Nesse mundo que lentamente se colapsa diante dos nossos olhos, a impressão que permanece é de que os humanos odeiam a própria humanidade. Quero dizer, não é como nós simplesmente odiássemos algumas pessoas em específico, porém a comunidade maior que a nossa espécie pertence. Observo isso nas tramas de ficção científica, as quais levam a máxima de Hobbes (“o homem é lobo do próprio homem”) ao extremo: Rick e Morty; os infinitos Mobile Suit Gundam; e ficção pós-apocalíptica como Jogos Vorazes ou Divergente.
Nas suas narrativas especulativas é possível sentir um descontentamento com a humanidade e como destruímos o nosso mundo e a desesperança parece ser a lei nas produções dentro desse gênero. Parece quase mandatório a insatisfação exarcebada com a nossa existência, e por essa razão nunca me atraí tanto por esse segmento narrativo. Felizmente, Dr. Stone está aí para desestruturar essa ordem.

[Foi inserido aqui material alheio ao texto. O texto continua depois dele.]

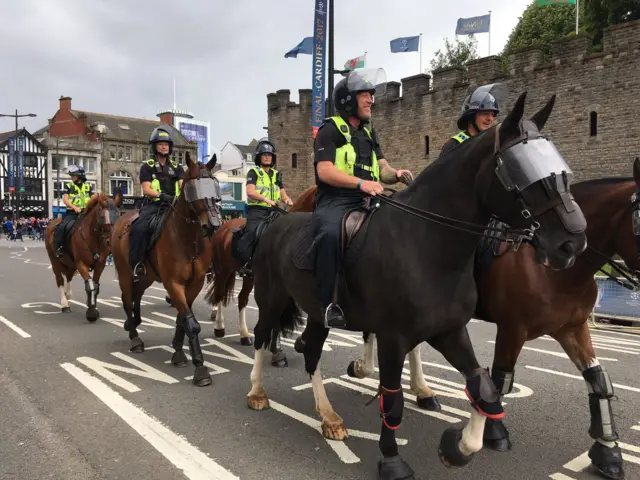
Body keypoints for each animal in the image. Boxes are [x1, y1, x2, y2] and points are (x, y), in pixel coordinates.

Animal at [44, 191, 124, 322]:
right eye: (103, 216)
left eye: (118, 214)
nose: (111, 242)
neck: (93, 237)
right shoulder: (81, 264)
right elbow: (90, 285)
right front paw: (91, 313)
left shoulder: (100, 264)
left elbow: (95, 285)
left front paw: (92, 305)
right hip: (54, 260)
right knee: (60, 280)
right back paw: (65, 304)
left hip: (70, 263)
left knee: (69, 276)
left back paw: (68, 294)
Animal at [112, 154, 225, 386]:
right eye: (193, 188)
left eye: (214, 186)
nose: (213, 224)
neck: (187, 239)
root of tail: (122, 219)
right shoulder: (173, 283)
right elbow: (191, 323)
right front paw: (200, 369)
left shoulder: (195, 283)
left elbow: (183, 317)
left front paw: (178, 352)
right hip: (126, 273)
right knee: (127, 299)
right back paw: (135, 338)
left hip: (147, 276)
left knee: (137, 294)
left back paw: (134, 322)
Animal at [205, 187, 320, 368]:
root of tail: (223, 227)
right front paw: (277, 351)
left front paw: (280, 349)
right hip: (223, 270)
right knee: (219, 294)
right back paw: (219, 327)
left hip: (249, 277)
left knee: (242, 299)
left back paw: (244, 335)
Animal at [225, 92, 592, 478]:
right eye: (520, 170)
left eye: (560, 168)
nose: (572, 243)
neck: (426, 242)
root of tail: (276, 223)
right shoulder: (393, 337)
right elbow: (393, 399)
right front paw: (392, 458)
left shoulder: (449, 331)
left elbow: (484, 388)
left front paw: (458, 447)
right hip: (271, 297)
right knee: (262, 336)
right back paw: (257, 392)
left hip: (317, 312)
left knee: (311, 351)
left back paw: (328, 416)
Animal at [342, 163, 640, 478]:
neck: (553, 271)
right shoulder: (513, 329)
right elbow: (500, 382)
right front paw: (494, 433)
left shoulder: (572, 328)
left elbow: (598, 380)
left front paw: (608, 451)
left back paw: (419, 390)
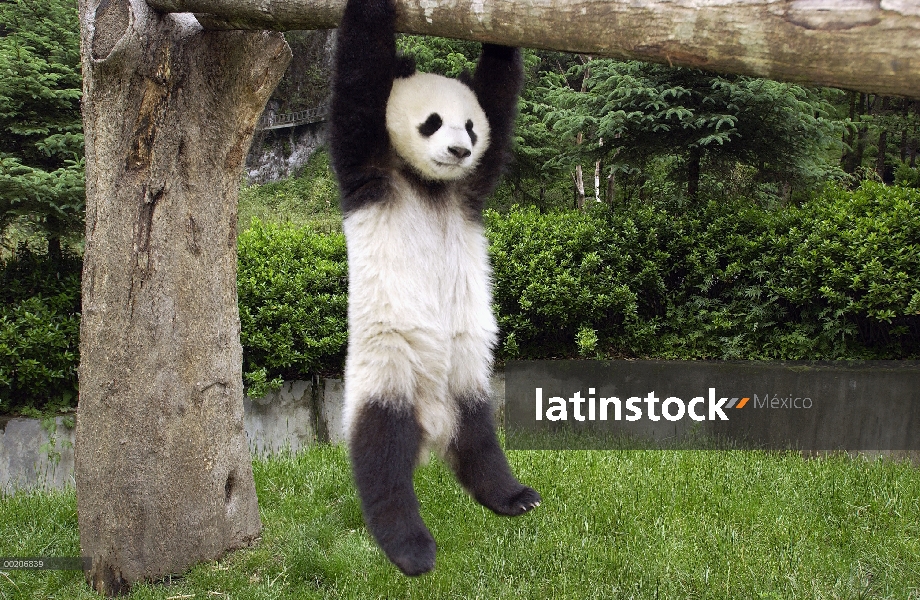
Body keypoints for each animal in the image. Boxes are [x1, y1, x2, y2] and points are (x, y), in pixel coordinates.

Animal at [328, 0, 540, 576]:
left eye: (469, 124)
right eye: (432, 123)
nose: (460, 149)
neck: (428, 182)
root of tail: (433, 430)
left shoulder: (473, 184)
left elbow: (499, 92)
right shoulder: (369, 167)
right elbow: (357, 82)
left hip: (470, 380)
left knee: (481, 444)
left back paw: (513, 497)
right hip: (387, 370)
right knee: (382, 461)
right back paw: (411, 549)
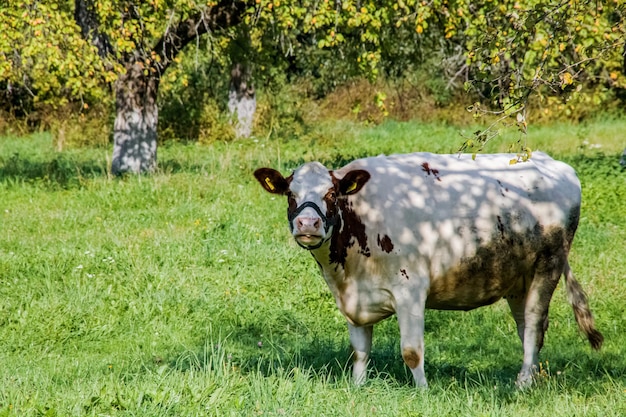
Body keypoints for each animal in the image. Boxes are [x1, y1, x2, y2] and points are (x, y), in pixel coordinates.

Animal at [252, 152, 600, 386]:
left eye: (331, 193)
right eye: (291, 194)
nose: (307, 223)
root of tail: (552, 162)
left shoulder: (410, 289)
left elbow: (411, 351)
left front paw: (422, 391)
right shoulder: (353, 298)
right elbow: (360, 351)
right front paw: (357, 387)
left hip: (548, 266)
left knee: (534, 323)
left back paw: (524, 382)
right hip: (517, 278)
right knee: (527, 328)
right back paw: (532, 375)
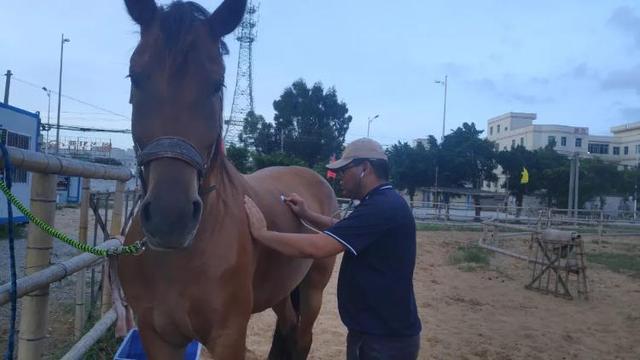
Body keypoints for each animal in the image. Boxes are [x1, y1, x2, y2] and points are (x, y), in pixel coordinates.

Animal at [120, 1, 340, 358]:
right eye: (134, 76)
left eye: (218, 83)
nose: (171, 218)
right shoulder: (156, 336)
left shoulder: (229, 336)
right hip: (281, 290)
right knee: (287, 327)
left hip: (314, 289)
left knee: (302, 337)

O mundo de Dr. Stone está situado alguns milênios à nossa frente, em um futuro o qual os seres humanos e outras espécies foram petrificados misteriosamente e, no momento que a história se passa, estão começando a sair das suas cascas. É nessa literal selva com pedras que o superdotado Senku Ishigami acorda, onde ele vai pôr todos seus conhecimentos à prova para reconstruir a humanidade do zero. No começo deste ano, abordamos o primeiro volume do mangá, porém agora o foco volta-se para a sua adaptação animada deste ano.
Se possível for reduzir essa obra a uma palavra só, escolho “engenhosa”. Ainda que as ambições do seu protagonista estejam nas alturas, suas ferramentas estão fundamentadas em conceitos reais. Como eu disse antes, Senku é superdotado, porém, mais do que qualquer outra coisa, ele é esforçado. Na base de suor e lágrimas, ele reconstrói o seu mundo de tecnologia e ciência, aproveitando-se das técnicas estudadas por ele mesmo antes da petrificação.
Essa determinação humana, portanto, é a força que move Dr. Stone. Em entrevista para o Crunchyroll, o roteirista Riichiro Inagaki comentou um pouco sobre essa temática: “Em primeiro lugar, eu tenho temas que quero mostrar em Dr. Stone. Nos mangás, é fácil mostrar superheróis, mas você não vê as pessoas comuns fazendo algo com persistência. Na vida real, é o que nós humanos fazemos e essa é a virtude dos humanos. É isso que eu queria escrever.”
A história se constrói gradualmente, introduzindo noções reais, e desenvolvendo personagens com carisma e motivações críveis. A animação é cheia de energia e acompanha o tom cômico muito bem, sem deixar de emocionar nos momentos mais sensíveis. O traço, ainda que uma simplificação da arte do seu quadrinista sul-coreano Boichi, funciona bem na adaptação. A trilha sonora também conta com canções excelentes, com letras que traduzem bem as questões da trama. Particularmente, sou muito fã de Yume no You na.
Dr. Stone me cativou como jamais esperei. Sua franqueza quanto às questões humanas, tanto nos aspectos negativos como os positivos, são pontos fortes diferenciais. Sim, podemos ser egoístas e tomarmos para nós mesmos todos os recursos, no entanto, somos capazes de muito mais se pensarmos no bem coletivo, na ciência e na experiência. O mundo de Senku está no passado, mas, através dele, o conhecimento humano vive e persiste pelo bem maior, a nossa existência.
A primeira temporada de Dr. Stone está completa e você pode assistir aos seus 24 episódios no serviço de streaming do Crunchyroll.